Belum lagi soal banyak pemberitaan terkait dengan normalisasi hubungan negara-negara Arab dengan Israel. Ini merupakan sesuatu yang tentu para ahli bisa menjelaskan lebih detil. Kami pun di Podcast Ruang Ide baru saja membahas soal normalisasi hubungan ini dan pengaruhnya terhadap Indonesia. See? Tahun 2020 merupakan tahun Jumanji! Orang-orang banyak tidak menduga banyak hal datang bertubi-tubi dalam tempo yang berdekatan. Lantas, pertanyaannya apa yang sudah kita lakukan?

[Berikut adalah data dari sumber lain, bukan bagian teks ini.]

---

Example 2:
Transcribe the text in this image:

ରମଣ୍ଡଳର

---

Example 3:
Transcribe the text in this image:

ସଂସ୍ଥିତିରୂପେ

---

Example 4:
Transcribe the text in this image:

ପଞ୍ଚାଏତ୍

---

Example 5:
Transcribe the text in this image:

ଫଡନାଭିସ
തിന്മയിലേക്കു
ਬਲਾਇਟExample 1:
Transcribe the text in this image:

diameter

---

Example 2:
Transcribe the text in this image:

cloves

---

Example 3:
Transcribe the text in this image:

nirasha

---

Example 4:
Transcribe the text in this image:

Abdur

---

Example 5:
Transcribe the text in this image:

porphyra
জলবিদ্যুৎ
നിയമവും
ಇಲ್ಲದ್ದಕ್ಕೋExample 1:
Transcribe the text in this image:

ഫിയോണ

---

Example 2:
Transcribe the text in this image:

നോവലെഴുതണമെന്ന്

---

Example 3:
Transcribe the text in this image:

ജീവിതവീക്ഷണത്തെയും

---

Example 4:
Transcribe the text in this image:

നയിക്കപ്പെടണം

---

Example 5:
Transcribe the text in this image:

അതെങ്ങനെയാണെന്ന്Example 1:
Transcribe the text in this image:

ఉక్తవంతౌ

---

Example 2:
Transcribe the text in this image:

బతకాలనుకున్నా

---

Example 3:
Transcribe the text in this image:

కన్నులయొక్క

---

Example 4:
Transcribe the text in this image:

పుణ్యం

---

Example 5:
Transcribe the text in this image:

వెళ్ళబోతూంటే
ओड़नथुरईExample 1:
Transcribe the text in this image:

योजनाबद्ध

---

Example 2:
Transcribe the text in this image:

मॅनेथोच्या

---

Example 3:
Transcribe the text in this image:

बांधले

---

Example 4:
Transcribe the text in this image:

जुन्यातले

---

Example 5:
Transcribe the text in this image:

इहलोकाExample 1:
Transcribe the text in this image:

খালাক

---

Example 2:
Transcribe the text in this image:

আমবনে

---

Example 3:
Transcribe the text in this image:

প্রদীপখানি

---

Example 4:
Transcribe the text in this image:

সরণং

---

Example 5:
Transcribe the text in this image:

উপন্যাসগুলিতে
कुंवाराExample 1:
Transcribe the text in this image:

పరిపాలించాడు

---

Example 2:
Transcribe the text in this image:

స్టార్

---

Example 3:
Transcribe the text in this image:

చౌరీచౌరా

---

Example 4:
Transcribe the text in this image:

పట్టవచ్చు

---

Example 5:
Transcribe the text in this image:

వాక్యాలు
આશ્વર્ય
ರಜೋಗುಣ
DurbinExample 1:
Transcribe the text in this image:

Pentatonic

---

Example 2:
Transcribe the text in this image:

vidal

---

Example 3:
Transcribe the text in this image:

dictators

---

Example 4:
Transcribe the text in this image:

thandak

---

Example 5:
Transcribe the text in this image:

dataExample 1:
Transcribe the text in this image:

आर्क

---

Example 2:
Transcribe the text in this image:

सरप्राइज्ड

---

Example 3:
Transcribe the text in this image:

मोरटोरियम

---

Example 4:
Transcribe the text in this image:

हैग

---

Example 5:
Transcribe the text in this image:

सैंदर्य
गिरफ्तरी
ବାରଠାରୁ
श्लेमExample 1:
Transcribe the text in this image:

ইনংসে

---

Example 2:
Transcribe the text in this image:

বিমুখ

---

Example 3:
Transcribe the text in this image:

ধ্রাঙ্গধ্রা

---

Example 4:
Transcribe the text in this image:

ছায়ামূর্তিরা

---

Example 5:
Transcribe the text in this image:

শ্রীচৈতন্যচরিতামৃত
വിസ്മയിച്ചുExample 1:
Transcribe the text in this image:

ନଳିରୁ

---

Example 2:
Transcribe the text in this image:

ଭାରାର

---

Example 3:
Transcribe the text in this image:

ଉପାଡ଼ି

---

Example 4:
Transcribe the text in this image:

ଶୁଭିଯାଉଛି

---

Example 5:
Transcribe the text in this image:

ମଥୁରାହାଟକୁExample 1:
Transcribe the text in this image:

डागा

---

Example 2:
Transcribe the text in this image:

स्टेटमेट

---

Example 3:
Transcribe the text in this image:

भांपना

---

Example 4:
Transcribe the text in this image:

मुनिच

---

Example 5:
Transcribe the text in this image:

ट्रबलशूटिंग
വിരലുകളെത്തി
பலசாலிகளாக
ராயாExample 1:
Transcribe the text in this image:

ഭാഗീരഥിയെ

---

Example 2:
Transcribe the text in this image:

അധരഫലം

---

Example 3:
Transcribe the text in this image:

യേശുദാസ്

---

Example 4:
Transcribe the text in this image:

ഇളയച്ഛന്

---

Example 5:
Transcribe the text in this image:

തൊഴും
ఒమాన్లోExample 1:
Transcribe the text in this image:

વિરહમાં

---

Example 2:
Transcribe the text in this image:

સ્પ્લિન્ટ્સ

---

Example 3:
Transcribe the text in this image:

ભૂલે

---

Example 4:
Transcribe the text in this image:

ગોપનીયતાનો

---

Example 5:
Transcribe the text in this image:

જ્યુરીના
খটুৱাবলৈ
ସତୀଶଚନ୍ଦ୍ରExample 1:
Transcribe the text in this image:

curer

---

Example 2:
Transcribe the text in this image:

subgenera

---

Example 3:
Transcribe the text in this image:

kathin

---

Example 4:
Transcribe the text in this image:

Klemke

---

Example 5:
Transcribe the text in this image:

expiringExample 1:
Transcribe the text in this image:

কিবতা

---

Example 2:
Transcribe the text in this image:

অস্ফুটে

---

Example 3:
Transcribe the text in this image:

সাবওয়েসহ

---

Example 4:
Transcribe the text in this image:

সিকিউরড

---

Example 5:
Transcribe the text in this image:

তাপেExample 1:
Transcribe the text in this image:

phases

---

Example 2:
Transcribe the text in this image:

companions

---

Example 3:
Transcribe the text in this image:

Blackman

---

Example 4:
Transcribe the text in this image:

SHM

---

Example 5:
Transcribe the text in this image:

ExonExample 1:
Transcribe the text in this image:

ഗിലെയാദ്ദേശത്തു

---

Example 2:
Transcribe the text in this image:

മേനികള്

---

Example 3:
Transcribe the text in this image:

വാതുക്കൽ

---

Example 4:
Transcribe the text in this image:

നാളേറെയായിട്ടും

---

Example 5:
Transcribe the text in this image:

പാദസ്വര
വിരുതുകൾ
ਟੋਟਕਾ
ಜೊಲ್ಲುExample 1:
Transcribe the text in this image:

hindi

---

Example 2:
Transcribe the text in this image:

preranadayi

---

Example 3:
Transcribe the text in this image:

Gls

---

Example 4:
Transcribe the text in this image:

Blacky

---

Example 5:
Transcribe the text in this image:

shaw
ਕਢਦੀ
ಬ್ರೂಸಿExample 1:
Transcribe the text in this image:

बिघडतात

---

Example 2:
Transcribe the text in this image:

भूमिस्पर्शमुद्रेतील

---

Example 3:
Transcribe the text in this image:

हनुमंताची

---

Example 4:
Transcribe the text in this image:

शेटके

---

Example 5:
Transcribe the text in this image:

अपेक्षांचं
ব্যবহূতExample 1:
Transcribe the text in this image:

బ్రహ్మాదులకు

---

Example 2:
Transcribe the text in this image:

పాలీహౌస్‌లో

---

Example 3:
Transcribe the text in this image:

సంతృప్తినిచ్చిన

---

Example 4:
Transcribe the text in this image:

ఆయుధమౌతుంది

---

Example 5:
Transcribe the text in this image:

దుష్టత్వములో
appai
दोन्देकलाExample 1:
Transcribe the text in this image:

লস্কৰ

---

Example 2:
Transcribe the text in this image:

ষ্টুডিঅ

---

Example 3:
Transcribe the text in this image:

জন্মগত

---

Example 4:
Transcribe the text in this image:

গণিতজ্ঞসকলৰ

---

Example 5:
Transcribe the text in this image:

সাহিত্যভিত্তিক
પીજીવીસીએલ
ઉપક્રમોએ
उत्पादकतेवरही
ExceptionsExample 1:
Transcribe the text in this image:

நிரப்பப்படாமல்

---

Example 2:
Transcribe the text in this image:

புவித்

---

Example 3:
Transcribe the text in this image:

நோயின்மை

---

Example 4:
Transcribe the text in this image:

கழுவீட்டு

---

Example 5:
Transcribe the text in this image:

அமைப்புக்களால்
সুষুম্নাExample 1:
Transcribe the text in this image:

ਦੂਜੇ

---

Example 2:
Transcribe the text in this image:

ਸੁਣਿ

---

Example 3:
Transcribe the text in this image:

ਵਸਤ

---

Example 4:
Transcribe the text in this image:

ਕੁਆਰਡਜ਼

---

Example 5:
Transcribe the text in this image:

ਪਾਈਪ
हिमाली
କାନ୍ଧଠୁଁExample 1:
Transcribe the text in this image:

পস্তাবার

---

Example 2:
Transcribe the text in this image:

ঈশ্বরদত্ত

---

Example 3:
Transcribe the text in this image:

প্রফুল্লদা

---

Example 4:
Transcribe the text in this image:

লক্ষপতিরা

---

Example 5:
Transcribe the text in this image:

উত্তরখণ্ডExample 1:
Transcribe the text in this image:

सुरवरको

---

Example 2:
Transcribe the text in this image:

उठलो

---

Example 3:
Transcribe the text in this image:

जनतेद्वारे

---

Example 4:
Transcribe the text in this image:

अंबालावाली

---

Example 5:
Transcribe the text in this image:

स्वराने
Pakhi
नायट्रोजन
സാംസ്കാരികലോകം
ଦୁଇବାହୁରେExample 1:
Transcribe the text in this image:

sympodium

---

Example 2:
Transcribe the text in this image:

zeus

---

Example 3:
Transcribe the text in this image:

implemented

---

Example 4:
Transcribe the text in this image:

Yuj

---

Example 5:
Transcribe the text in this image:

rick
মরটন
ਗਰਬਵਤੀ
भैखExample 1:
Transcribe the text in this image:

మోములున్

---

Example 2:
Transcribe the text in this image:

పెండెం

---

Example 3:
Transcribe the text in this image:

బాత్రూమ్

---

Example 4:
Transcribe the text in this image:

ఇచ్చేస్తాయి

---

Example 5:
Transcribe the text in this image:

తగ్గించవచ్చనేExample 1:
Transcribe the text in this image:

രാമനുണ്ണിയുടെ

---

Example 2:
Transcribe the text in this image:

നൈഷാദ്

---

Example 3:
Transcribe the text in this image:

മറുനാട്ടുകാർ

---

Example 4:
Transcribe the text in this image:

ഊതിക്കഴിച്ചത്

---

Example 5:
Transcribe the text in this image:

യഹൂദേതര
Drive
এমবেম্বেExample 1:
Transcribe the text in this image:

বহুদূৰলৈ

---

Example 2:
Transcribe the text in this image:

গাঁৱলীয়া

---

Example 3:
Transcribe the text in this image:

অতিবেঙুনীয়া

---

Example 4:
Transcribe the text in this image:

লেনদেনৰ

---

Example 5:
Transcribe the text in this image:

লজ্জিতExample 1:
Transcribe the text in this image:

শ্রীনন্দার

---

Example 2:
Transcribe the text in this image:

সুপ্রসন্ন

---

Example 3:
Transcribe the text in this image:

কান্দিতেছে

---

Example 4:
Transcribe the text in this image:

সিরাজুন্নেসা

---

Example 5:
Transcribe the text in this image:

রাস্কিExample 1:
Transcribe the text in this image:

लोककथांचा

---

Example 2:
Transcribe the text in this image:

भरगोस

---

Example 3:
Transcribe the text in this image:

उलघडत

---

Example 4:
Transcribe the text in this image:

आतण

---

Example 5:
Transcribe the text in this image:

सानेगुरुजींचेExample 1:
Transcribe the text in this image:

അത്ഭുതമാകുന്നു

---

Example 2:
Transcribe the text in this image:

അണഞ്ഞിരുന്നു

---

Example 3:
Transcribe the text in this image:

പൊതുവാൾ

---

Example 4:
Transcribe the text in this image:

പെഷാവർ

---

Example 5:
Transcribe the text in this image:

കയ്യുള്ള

Apakah kita sudah lancar belajar bahasa Inggris, Mandarin, bahkan saat ini kita perlu mempelajari bahasa Ibrani, bahasanya orang Yahudi. Normalisasi hubungan negara-negara Arab dengan Israel tentu akan membuat lansekap geopolitik kedepannya semakin menarik. Lantas, apakah kita sudah mempelajari tools yang bisa kita gunakan untuk mengantisipasi perubahan ini? Belum selesai PR untuk belajar Bahasa Mandarin, ini lagi sudah di-ojok-ojok untuk belajar Bahasa Ibrani. Amsyong dah!
Tentu tulisan ini cukup fitur dan sekelebat lewat saja. Namun, pesan yang ingin ditonjolkan adalah, jangan lupa belajar dan mengaplikasikan apa yang kita pahami. Banyak lho orang yang masih berada pada comfort zone nya. Padahal pandemi ini sebetulnya menjadi pembuka mata, bukan?
Yah, sudahlah, apapun itu kedepannya, jangan lupa 3M, 5M kalau perlu. Kita baru sadar bahwa nikmat sehat itu mahal sekali harganya. Tapi masih banyak orang yang juga tidak peduli soal ini. Mau kek mana lagi, laek?